Page:Revue des Deux Mondes - 1867 - tome 71.djvu/171

Le texte de cette page a été corrigé et est conforme au fac-similé.

à l’histoire, à la vérité, à la conscience humaine, quel enfer de mensonge et d’opprobre ne prétendait-il point paver de ses bonnes intentions ! Comment pouvait-il reprocher à la Pologne d’avoir détaché la branche petit-russienne de la Russie à une époque où la Russie n’était pas encore de ce monde, et où le noyauu lui-même du futur empire des Romanov, le duché de Moscou, était courbé sous le joug des Mongols[1] ? Était-ce bien aussi à un enfant de la civilisation occidentale, à un représentant de la catholique Bohême, de faire un crime à la Pologne d’avoir voulu préserver ses pays de l’influence délétère du byzantisme, d’avoir favorisé le rite uni, le seul moyen connu pour amener les peuples déshérités de l’église orientale à la liberté et au progrès ? Et que dire de ces torts et de ces injustices de la Pologne envers la Russie dans les temps présens ! Que dire de cette habileté oratoire qui, passant sous silence les convulsions terribles d’une nation égorgée, parle « des blessures encore saignantes » des exécuteurs ? Que dire de ce raisonnement qui intervertit les rôles et pervertit le sens de l’innocence et du crime ? Il y a quelque chose de pire que d’user de son langage pour déguiser sa pensée, c’est de la flétrir ; il y a quelque chose de plus triste que de donner des dehors honnêtes à un sentiment mauvais, c’est de donner à un sentiment honnête une expression vile et avilissante… Eh bien ! si avilissante que fût la parole de M. Rieger pour la Pologne, si calculée qu’elle fût pour flatter tous les instincts, toutes les susceptibilités du peuple moscovite, elle n’en provoqua pas moins une véritable tempête. L’orateur, jusque-là si aimé et à tout moment applaudi, ne put cette fois continuer qu’au milieu des murmures, des interruptions violentes et des coups de sifflet, et lorsqu’il eut fini, un grondement sourd le poursuivit jusqu’à son siège. « On ne comprenait pas, dit la Gazette de Moscou, à quel résultat pratique pouvaient mener de pareils discours, mais tout le monde sentait qu’il serait désastreux qu’ils restassent sans réponse. Le malaise fut général, l’embarras partagé par toute l’assistance ; ils cessèrent instantanément quand, sous le drapeau des saints Cyrille et Méthode, parut le prince Tcherkaskoï. »
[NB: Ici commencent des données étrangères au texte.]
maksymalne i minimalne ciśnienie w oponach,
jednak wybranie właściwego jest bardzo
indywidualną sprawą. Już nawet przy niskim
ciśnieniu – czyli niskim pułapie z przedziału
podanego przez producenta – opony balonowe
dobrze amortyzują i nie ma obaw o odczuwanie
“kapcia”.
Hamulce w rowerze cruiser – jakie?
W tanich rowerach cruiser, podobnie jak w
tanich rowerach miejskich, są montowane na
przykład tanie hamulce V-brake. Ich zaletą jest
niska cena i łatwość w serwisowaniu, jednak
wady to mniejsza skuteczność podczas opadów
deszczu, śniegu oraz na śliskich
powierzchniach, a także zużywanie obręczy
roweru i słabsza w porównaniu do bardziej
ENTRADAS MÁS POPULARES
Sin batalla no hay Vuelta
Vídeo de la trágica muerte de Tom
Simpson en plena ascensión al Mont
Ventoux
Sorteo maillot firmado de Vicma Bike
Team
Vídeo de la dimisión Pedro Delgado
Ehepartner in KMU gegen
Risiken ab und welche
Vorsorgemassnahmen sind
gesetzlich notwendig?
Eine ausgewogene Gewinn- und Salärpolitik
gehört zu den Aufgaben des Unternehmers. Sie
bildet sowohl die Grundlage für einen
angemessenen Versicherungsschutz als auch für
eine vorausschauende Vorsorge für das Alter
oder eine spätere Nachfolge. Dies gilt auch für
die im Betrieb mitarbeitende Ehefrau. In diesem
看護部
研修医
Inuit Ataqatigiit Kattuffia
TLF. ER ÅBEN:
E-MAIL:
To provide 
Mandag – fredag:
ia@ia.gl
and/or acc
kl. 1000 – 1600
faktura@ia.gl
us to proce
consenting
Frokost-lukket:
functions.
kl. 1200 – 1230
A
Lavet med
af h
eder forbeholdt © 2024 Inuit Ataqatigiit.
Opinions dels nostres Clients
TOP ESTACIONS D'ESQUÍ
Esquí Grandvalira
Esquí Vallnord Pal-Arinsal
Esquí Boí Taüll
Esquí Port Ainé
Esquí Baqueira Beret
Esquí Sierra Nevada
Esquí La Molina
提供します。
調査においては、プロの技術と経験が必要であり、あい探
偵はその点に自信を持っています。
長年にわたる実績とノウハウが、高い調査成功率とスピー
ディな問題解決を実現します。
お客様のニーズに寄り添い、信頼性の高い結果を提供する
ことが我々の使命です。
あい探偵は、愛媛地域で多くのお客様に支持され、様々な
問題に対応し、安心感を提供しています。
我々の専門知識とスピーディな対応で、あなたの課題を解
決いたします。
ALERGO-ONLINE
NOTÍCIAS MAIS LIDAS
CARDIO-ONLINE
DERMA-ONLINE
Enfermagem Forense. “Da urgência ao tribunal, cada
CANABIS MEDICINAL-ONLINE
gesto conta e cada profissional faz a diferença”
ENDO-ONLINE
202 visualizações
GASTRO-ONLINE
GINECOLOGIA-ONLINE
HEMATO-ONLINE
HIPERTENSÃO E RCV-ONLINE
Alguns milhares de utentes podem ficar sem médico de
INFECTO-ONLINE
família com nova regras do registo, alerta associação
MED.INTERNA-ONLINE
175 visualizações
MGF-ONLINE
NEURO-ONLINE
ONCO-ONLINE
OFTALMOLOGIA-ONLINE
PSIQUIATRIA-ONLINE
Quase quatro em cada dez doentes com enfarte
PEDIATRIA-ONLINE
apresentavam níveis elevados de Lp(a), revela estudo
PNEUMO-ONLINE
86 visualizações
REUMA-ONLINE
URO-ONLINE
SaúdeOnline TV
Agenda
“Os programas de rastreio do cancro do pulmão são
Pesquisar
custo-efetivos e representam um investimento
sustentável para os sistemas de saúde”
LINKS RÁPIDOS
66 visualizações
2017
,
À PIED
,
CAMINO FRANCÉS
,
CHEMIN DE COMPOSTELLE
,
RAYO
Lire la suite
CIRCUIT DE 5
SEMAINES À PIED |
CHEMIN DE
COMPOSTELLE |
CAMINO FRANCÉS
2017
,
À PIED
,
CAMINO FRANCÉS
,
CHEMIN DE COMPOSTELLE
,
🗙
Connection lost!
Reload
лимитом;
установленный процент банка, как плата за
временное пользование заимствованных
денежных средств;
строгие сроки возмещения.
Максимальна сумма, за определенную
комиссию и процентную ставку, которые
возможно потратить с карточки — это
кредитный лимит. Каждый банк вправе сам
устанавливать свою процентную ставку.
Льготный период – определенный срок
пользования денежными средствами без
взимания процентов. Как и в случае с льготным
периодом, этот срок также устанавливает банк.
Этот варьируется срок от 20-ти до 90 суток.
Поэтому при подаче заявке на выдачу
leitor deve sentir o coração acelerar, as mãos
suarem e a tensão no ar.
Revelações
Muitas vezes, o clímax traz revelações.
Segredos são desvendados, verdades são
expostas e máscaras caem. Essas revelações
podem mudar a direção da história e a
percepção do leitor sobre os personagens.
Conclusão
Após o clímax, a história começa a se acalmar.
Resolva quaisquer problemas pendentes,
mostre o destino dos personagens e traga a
Dans un charmant récit que se rappelle bien tout lecteur de la Revue, un romancier d’un grand talent a tracé du génie russe un type dont la profonde et philosophique vérité ne saurait guère être pleinement appréciée que par celui qui a traversé la dure école de la servitude moscovite. Le comte Kostia est un homme bien élevé, affable, spirituel, savant même ; mais il a une fille dont les traits lui rappellent un souvenir importun. Il veut changer ces traits, il coupe la chevelure de cette belle enfant, il lui impose

  1. Voyez dans la Revue du 1er juin 1863, la Pologne et ses anciennes provinces.